Art by Carlos Fabián Villa |
Stories:
"Where It Lives" by Nathaniel Lee (3644 words)
This is a nicely creepy story about grief and loss and what those things can do to a person, in this case what they can do to Eric, a young boy who just lost his mother. He retreats. He seeks out cramped places to be and feels something inside him growing, changing him. Only Tilly, who has gone through something similar, knows enough to help him, to seek him out. It's a mournful story and where monsters are not things that find us in the dark but what we create there, that grow on people like plants, taking root and needing to be weeded before it's too late. The implications of the story are strong, are creepy and unnerving, because though Tilly seems to be together and helpful, she also seems to be concealing her own hurt, a hurt that the story doesn't really get into, just gives a brief glimpse of. But it's enough, enough that Eric's future, even with help, is not answered, is not assured. He is fighting against something that is not just himself, and it seems he must also try to be someone else's grounding force before things get out of hand. Layered with some great imagery and sequences of transformation, the story captures the despair of loss, the taint of grief, but also the hope of friendship, the healing power of reaching out to someone in pain. A fine story.
"And This is the Song it Sings" by Megan Arkenberg (3228 words)
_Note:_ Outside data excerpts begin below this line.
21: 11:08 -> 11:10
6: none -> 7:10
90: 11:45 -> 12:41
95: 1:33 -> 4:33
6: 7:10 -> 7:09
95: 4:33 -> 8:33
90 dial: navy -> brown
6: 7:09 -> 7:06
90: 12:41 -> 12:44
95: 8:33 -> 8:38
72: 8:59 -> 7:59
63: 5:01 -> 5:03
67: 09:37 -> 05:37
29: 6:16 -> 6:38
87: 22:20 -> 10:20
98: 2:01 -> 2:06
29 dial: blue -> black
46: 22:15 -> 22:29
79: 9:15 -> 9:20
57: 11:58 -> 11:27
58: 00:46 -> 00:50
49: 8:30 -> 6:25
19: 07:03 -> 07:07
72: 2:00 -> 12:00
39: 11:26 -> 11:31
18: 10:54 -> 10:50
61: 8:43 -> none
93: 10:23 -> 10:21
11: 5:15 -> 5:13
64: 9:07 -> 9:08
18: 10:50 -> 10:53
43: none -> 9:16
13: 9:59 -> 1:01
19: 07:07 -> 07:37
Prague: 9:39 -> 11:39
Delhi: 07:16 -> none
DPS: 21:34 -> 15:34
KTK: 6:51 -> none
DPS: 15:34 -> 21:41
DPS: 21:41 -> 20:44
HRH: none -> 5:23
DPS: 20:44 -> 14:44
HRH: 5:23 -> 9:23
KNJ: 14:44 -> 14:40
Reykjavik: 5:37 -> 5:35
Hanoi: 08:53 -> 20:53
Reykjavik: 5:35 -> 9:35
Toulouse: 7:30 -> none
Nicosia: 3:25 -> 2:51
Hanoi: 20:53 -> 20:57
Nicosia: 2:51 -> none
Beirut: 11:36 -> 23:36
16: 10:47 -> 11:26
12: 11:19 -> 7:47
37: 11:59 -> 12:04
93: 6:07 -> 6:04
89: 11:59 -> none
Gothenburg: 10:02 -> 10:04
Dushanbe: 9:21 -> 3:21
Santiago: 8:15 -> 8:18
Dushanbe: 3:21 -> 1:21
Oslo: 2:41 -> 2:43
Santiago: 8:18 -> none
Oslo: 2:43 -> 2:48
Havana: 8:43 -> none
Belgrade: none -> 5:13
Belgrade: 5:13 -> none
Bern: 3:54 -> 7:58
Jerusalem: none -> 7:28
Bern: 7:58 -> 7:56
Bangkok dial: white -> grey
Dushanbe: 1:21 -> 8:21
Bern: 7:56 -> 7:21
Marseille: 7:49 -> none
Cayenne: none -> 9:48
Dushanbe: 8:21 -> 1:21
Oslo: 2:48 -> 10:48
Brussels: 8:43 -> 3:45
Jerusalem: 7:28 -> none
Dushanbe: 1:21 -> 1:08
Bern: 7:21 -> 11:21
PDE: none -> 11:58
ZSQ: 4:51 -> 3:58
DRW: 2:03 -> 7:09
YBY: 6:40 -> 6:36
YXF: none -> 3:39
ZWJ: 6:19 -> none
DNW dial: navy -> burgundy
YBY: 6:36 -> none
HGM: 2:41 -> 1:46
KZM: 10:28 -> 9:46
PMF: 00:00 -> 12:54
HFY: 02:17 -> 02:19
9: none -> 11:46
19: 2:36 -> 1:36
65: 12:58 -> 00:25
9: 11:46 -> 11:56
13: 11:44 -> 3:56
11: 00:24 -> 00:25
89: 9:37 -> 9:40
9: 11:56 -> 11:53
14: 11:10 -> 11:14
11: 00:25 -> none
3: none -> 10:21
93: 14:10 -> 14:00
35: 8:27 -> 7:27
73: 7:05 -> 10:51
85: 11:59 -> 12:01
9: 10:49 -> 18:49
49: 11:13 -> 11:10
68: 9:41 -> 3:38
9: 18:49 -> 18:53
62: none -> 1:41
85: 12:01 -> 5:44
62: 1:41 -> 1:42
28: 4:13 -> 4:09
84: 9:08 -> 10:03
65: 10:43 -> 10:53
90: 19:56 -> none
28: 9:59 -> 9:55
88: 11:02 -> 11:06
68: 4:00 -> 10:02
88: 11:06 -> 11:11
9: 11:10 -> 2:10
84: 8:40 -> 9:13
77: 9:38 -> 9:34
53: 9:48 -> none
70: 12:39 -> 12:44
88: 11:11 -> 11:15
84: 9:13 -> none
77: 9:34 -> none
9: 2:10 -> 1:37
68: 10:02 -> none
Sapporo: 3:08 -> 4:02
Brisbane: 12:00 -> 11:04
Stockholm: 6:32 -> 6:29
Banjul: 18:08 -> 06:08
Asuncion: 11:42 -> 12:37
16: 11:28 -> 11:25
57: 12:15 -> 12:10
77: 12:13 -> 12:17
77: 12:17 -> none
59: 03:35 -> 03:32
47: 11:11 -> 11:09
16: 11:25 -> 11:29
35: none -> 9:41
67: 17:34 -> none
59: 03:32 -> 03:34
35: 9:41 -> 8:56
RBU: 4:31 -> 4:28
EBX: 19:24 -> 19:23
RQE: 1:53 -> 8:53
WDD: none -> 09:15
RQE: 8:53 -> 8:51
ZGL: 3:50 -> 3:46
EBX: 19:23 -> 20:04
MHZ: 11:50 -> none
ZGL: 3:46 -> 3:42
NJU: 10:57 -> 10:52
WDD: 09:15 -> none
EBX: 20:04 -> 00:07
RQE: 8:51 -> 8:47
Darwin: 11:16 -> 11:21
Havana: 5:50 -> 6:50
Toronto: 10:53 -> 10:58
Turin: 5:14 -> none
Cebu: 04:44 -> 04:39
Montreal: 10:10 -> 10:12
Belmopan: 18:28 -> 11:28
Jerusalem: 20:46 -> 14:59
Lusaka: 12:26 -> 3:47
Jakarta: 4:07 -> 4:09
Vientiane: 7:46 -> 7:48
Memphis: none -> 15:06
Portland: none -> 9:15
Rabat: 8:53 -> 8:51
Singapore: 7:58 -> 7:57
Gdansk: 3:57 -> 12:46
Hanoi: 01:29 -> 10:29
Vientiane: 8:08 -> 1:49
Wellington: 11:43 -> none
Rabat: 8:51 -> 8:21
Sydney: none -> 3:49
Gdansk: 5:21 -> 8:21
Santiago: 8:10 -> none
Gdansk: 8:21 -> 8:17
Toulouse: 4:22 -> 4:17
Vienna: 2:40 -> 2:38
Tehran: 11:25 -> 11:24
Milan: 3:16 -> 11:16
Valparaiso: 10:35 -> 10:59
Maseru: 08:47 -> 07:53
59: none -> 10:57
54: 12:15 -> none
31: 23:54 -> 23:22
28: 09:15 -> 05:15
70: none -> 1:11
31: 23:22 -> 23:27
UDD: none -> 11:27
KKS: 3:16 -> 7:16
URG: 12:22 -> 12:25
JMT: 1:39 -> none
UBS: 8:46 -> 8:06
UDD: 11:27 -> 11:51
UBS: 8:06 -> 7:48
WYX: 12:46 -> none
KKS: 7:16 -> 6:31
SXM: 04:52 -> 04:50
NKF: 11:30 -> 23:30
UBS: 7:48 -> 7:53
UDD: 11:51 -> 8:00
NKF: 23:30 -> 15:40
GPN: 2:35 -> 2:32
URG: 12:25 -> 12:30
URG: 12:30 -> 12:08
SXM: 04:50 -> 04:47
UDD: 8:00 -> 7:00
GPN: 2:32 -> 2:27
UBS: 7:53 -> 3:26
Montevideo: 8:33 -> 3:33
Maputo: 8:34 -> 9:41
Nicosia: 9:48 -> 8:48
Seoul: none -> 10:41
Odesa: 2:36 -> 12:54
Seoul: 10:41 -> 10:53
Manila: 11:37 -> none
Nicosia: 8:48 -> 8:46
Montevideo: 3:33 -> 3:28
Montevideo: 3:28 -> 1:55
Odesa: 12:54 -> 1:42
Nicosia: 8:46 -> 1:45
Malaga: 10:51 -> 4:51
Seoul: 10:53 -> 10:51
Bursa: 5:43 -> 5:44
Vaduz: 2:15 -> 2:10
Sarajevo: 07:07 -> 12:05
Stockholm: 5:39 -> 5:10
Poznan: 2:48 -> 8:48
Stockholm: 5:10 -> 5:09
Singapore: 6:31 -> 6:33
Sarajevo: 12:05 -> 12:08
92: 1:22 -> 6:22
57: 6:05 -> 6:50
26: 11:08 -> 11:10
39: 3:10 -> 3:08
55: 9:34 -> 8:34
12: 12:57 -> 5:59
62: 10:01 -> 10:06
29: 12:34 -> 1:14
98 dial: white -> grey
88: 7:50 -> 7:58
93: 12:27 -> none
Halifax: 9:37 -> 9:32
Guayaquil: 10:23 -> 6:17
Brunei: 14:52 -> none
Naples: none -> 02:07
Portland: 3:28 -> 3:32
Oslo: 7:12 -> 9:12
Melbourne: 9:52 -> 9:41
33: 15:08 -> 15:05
There is something about highways that make for good settings for horror, for bad things to happen, especially to women. Probably because it's where bad things do happen, where there are predators on the road that people don't look too hard for and that people don't care too much about because women running are deemed of lesser importance. Like they're to blame for what happens to them, which fits into this story, which is about a person picking up people and learning their stories, then dropping them on the side of the road to be taken by a monster. If the monster is real, if it isn't the narrator that is the monster and dispatches the women and disposes of them. It's a strange situation, a creepy one because the narrator seems helpful if not normal. But they come across as nonthreatening and are definitely a danger. The women they find are all running, all have stories of their own but those stories are consumed, leaving behind nothing, they way the world does when it eats these women, when it cobbles their dreams and takes them just as they're trying for something better. It's a nicely creepy story, the ending soft but haunting. [SPOILERS?] And perhaps I'm the only one but I rather believe that this story is also cyclical, that the narrator is a ghost of a woman dispatched in this way, running and caught and now made into something else, searching in all of the women she meets and betrays for some answer to her situation, some story that will give some meaning to what she's doing. Her relationship to the monster of the road is a bit unknown, but it does seem to be her, that she and the monster are the same, hungering for the stories and perhaps for something else, something deeper that they don't quite understand. But whatever the case it's a very cool story and worth spending some time with.